Dear Trude,
I've spent some time investigating your review. I could spot several issues, some are the direct consequence of the large number of references, but some may be the cause of the difficult to handle size of your review.
Duplicate checking: the routines returned approximately 300000 duplicate groups, unfortunately, unless your PC is *very powerful*, the user interface will be unable to handle such a number, and eventually return an "Out of Memory" error. This is particularly unfortunate, because it means you will need us to write some special solution for your own case, and I am guessing you would like to avoid the extra cost that comes with this.
Despite this, I gave a quick look at how your duplicate groups look like: I think they are pretty comprehensive, and should not be missing much. Some manual adjustment may be needed, but that's something we may deal with later on.
Possible import problems: looking at groups of duplicates, I noticed that frequently most group members come from the same "source". This is unusual, because typically a single source represents a single search (or part of), so I took the initiative an gave a look at your sources as well. The first batches of imports looks perfectly all right to me, but the last ones (Feb 2012) seem to be affected by some problems:
Many of the single sources appear to contain duplicates, but the real problems appear in the "Wok" sources. These all share the same two issues:
1) they all have a large number of duplicates, across the same source and across different sources, this means that many duplicate groups will be large, containing multiple copies of what seem to be exactly the same references.
2) I did search for a while, but couldn't find any "wok" reference that has an abstract (i.e. all abstract fields are empty).
This situation makes me think that there is some kind of problem with your general search/import strategy (why do many searches include the same item multiple times?) and/or the import routines.
All in all, the anomalies explained above may mean that we don't have to deal with such great numbers, and that we should fix whatever went wrong at the importing stage instead of trying to cope with all these duplicates. This hope is reinforced by the fact that you have now 1581925 "group members", meaning that we may be dealing with something like 4-600000 genuine items, and that some 1.2 million items are actually duplicates.
What do you think? As this is a rather peculiar situation, please feel free to contact us directly through eppisupport@ioe.ac.uk: I doubt that this discussion will be particularly interesting for our typical user.
Best wishes,
Sergio
------------------------------
**PROMPT 1:** Return the rows that come next as a numbered list, leaving out any blank lines.
The letter and the rows that come next are unrelated to each other.

**DATA FOR ANALYSIS:**
------------------------------
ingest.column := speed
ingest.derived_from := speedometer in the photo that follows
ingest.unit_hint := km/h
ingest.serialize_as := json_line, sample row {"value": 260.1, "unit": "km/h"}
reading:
------------------------------
**PROMPT 2:**
Answer these questions about the letter on duplicate references:
(a) About how many duplicate groups did the routines return?
(b) Which sources all share the same two issues?
(c) How many "group members" does the review now have?

**ANSWER SECTION 1:**
1. ingest.column := speed
2. ingest.derived_from := speedometer in the photo that follows
3. ingest.unit_hint := km/h
4. ingest.serialize_as := json_line, sample row {"value": 260.1, "unit": "km/h"}
5. reading:

**ANSWER SECTION 2:**
(a) Approximately 300000
(b) The "Wok" sources
(c) 1581925